• [PROBLEM]:
Update the listing from the line containing "What is the" through its end, replacing "nearest" with "closest" and leaving everything else unchanged. Leave the pictures out.

• [Chart analysis data]:
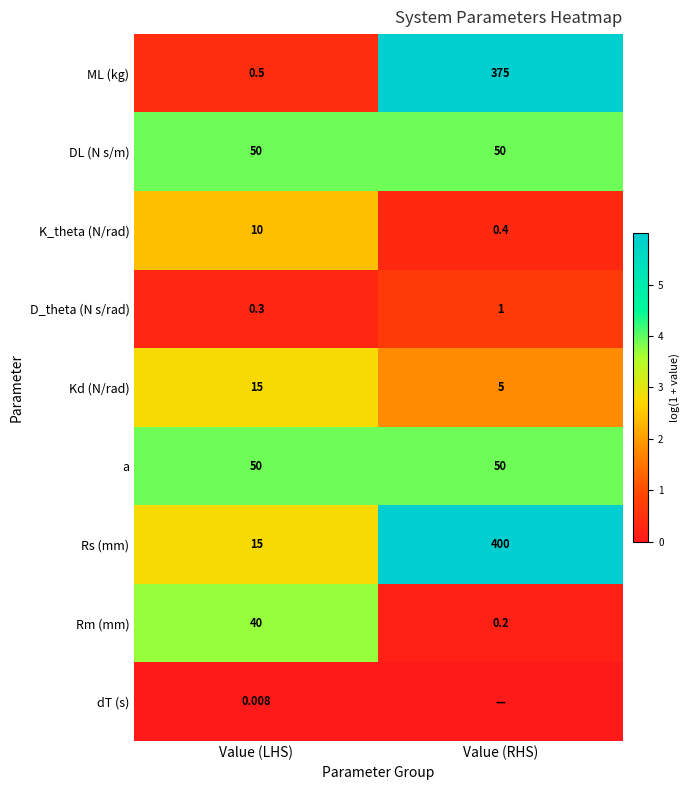

At which label is ML (kg) closest to 187?

Value (LHS)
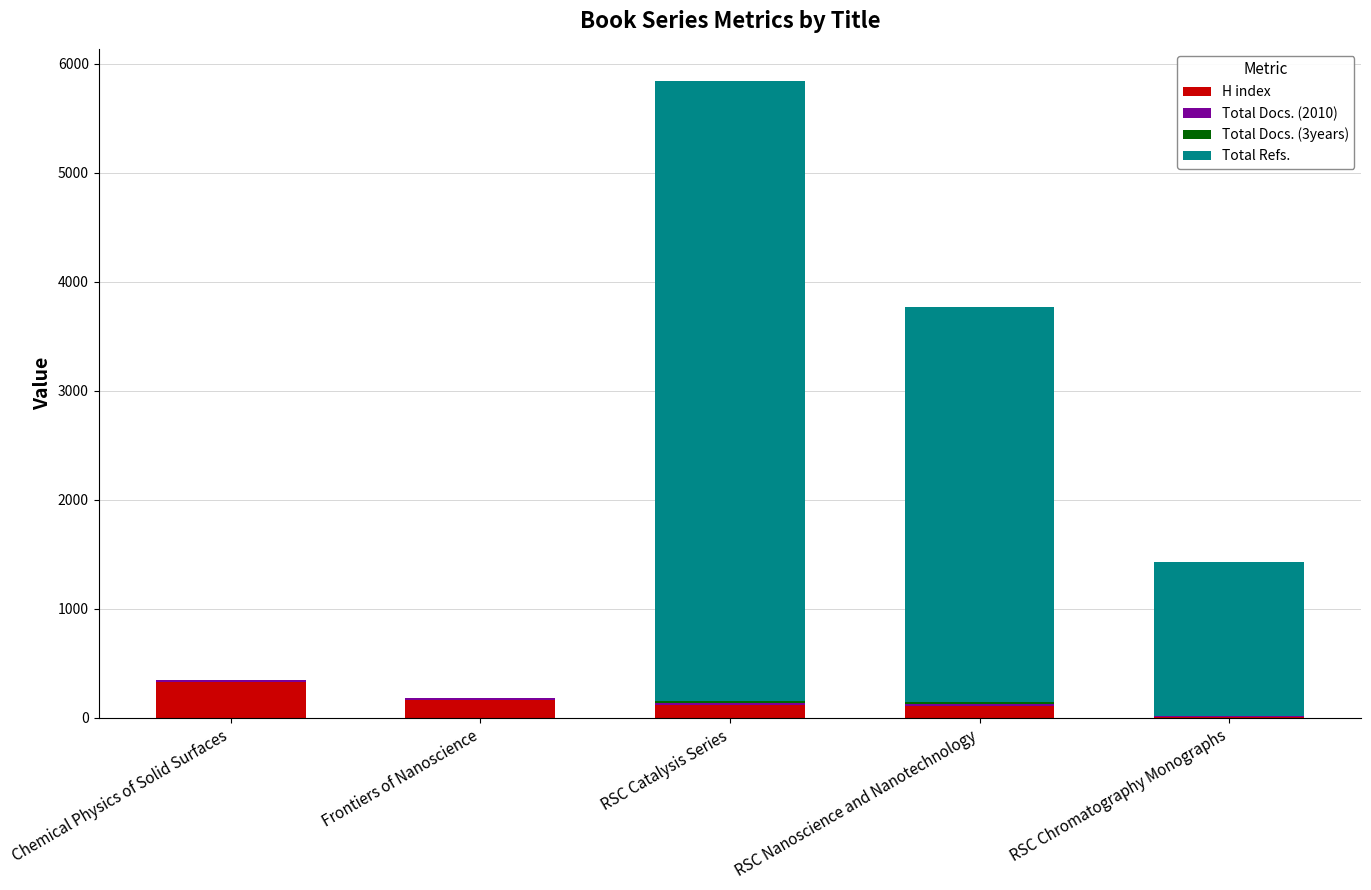

At which category is the sum across all series the highest?

RSC Catalysis Series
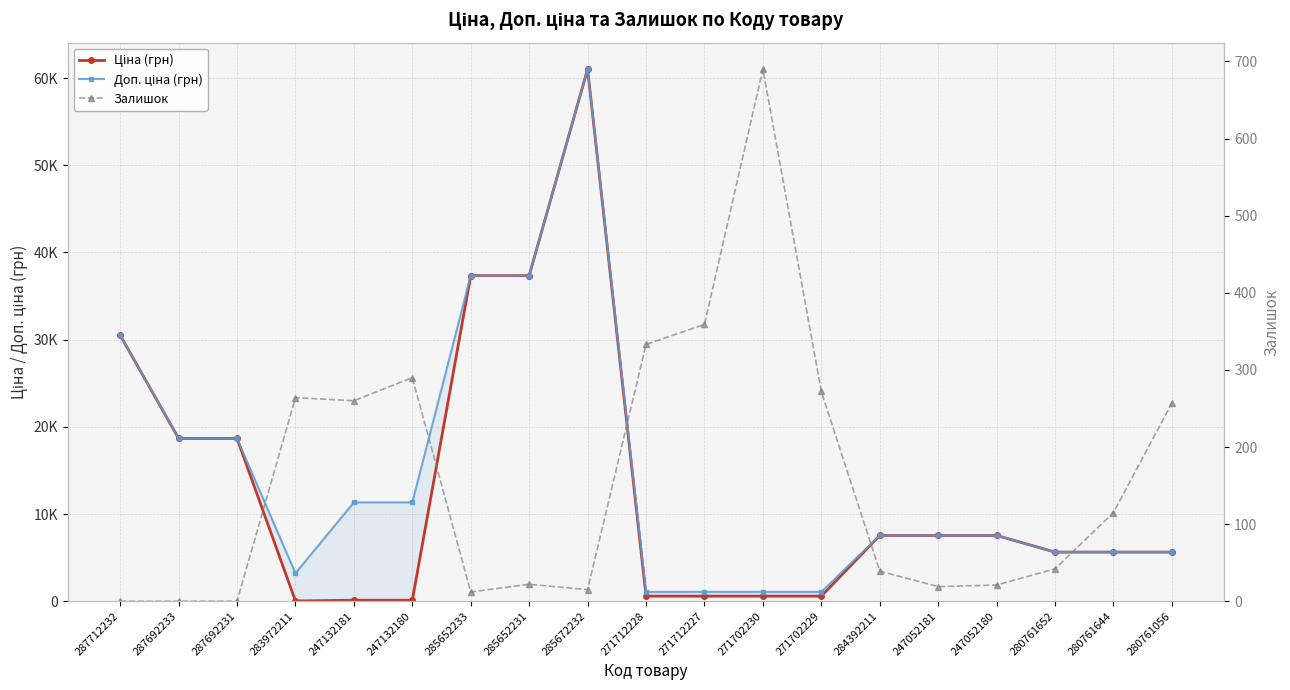

What is the difference between the maximum and minimum values in the Ціна (грн) series?

60992.6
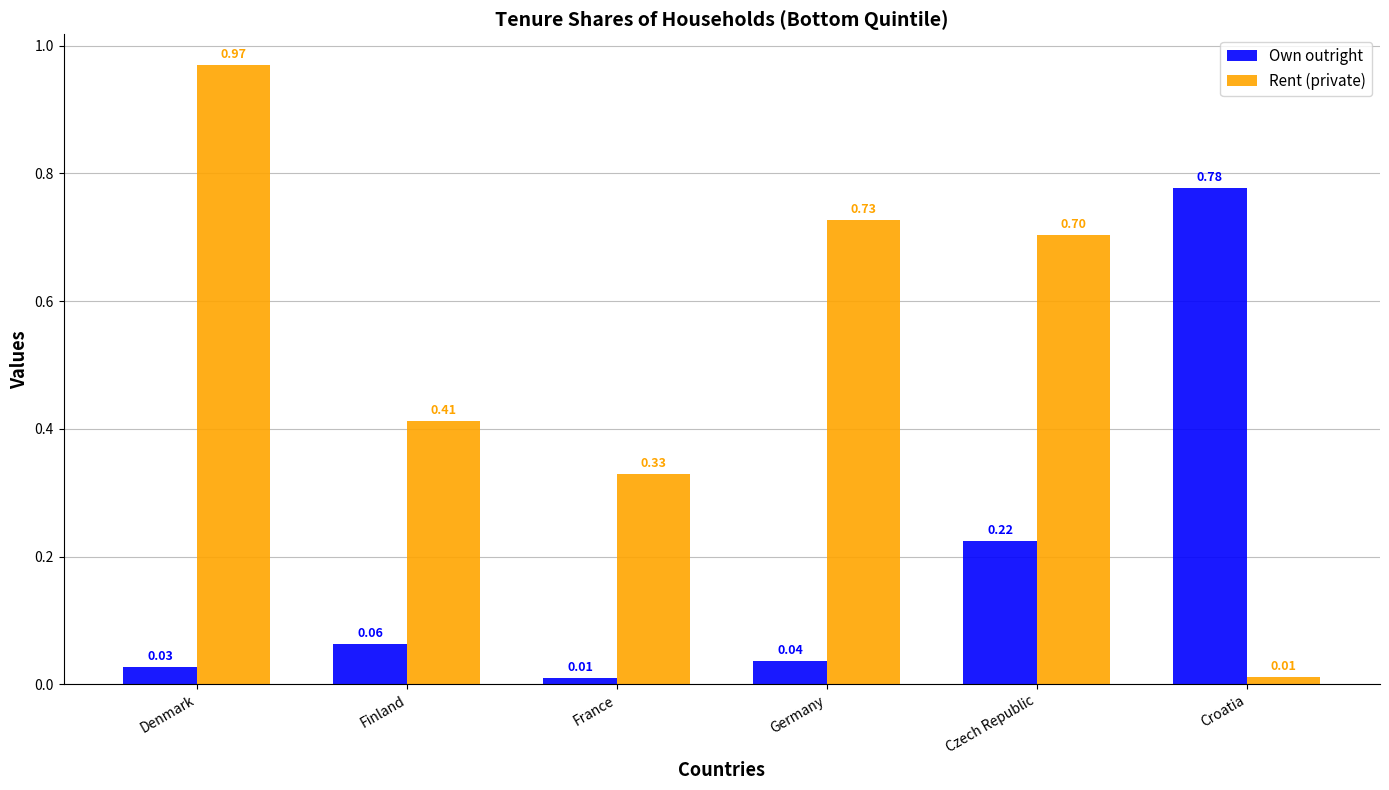

Where is Rent (private) nearest to the value 0?

Croatia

• [OUTPUT OF THE TASK]:
What is the difference between the maximum and minimum values in the Ціна (грн) series?

60992.6

Where is Rent (private) closest to the value 0?

Croatia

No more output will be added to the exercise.